When Rolf Bebmann became cathedral sexton at the age of 22, he was one of the youngest in Germany. Now he is the longest-serving: for 41 years he has ensured that services in Osnabruck Cathedral run according to plan and that all the lamps are lit.
He not only takes care of the liturgy, as a trained heavy current electrician he is also gifted in craftsmanship. "Of course, that's an advantage in everyday cathedral life; I do minor repairs myself," he relates. For him, the sexton is one of the most diverse jobs in the world.

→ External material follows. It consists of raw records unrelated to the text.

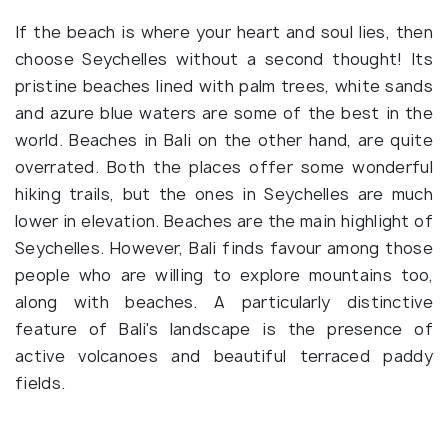
If the beach is where your heart and soul lies, then
choose Seychelles without a second thought! Its
pristine beaches lined with palm trees, white sands
and azure blue waters are some of the best in the
world. Beaches in Bali on the other hand, are quite
overrated. Both the places offer some wonderful
hiking trails, but the ones in Seychelles are much
lower in elevation. Beaches are the main highlight of
Seychelles. However, Bali finds favour among those
people who are willing to explore mountains too,
along with beaches. A particularly distinctive
feature of Bali's landscape is the presence of
active volcanoes and beautiful terraced paddy
fields.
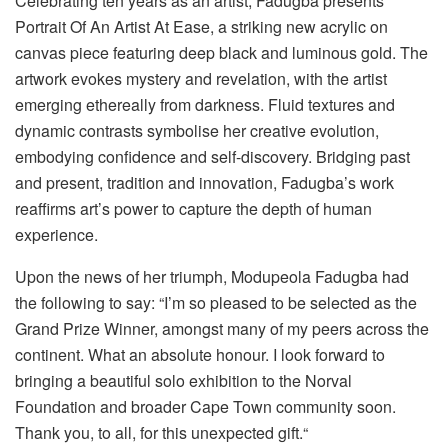
Celebrating ten years as an artist,
Fadugba
presents
Portrait
Of
An Artist At Ease,
a striking new acrylic on
canvas piece
f
eaturing deep black and luminous gold
. T
he
artwork evokes mystery and revelation, with the artist
emerging ethereally from darkness. Fluid textures and
dynamic contrasts symboli
s
e her creative evolution,
embodying confidence and self-discovery. Bridging past
and present, tradition and innovation,
Fadugba’s
work
reaffirms art’s power to capture the depth of human
experience.
Upon the news of
her
triumph
,
Modupeola
Fadugba
had
the following to say: “
I’m so pleased to
be selected as the
Grand Prize Winner, amongst many of my peers across the
continent. What an absolute honour. I look forward to
bringing a beautiful solo exhibition to the Norval
Foundation and broader Cape Town community soon.
Thank you, to all, for this unexpected gift.
“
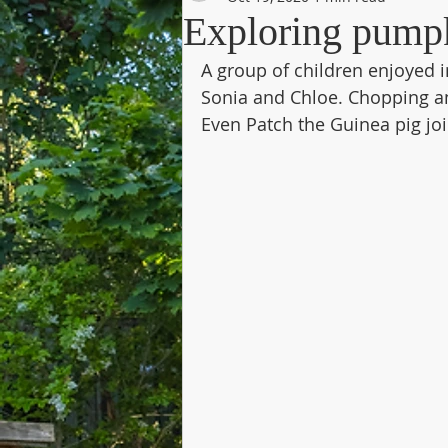
Exploring pump
A group of children enjoyed i
Sonia and Chloe. Chopping a
Even Patch the Guinea pig joi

That sounded quite different at the time. "I used to think of it as a job for old men," says Bebmann. But an acquaintance convinced him to apply at the cathedral. There was a vacancy there, Bebmann had previously been an altar boy in another parish and often stood in for the sexton there. "After the German Armed Forces and my electrician training with the railroad, I realized in technical high school that studying was not for me."The position in Osnabruck came at just the right time.
Pope's visit in 1980
The first big event he witnessed was the Pope's visit in 1980, when the diocese celebrated its 1200th anniversary. "It rained in torrents, which the pope still told about when someone from Osnabruck was a guest in Rome."The television stations also came by often this year, for example the ARD for the Christmas mass. "As is often the case, something went wrong and we had to improvise," says Bebmann. Because one of the cameramen collapsed shortly before the start of the transmission because his partner had broken up with him. "We then got a doctor to bring him back to health." But there were also love stories: Bebmann was allowed to marry his wife in the cathedral in 1984, of course.
Major renovation at the turn of the century
The worst and most stressful for him was the great redevelopment around the turn of the millennium. Because the Sunday services were still to take place in the cathedral, Bebmann and his colleagues had to clean the entire church every Saturday. "It was a huge construction site, with dirt and dust lying around everywhere."
Sant'Egidio's World Day of Peace was its last major event. For on New Year's Eve 2018, Rolf Bebmann will retire at the age of 65. "In the meantime, I notice that everything is not as easy for me as it used to be." He already knows what he wants to do on his last day at work. "20 seconds before midnight, I turn on the bells. Then that was it for me." Whether he can say goodbye to the cathedral so easily after all these years? "Probably not. I will always be attached to it."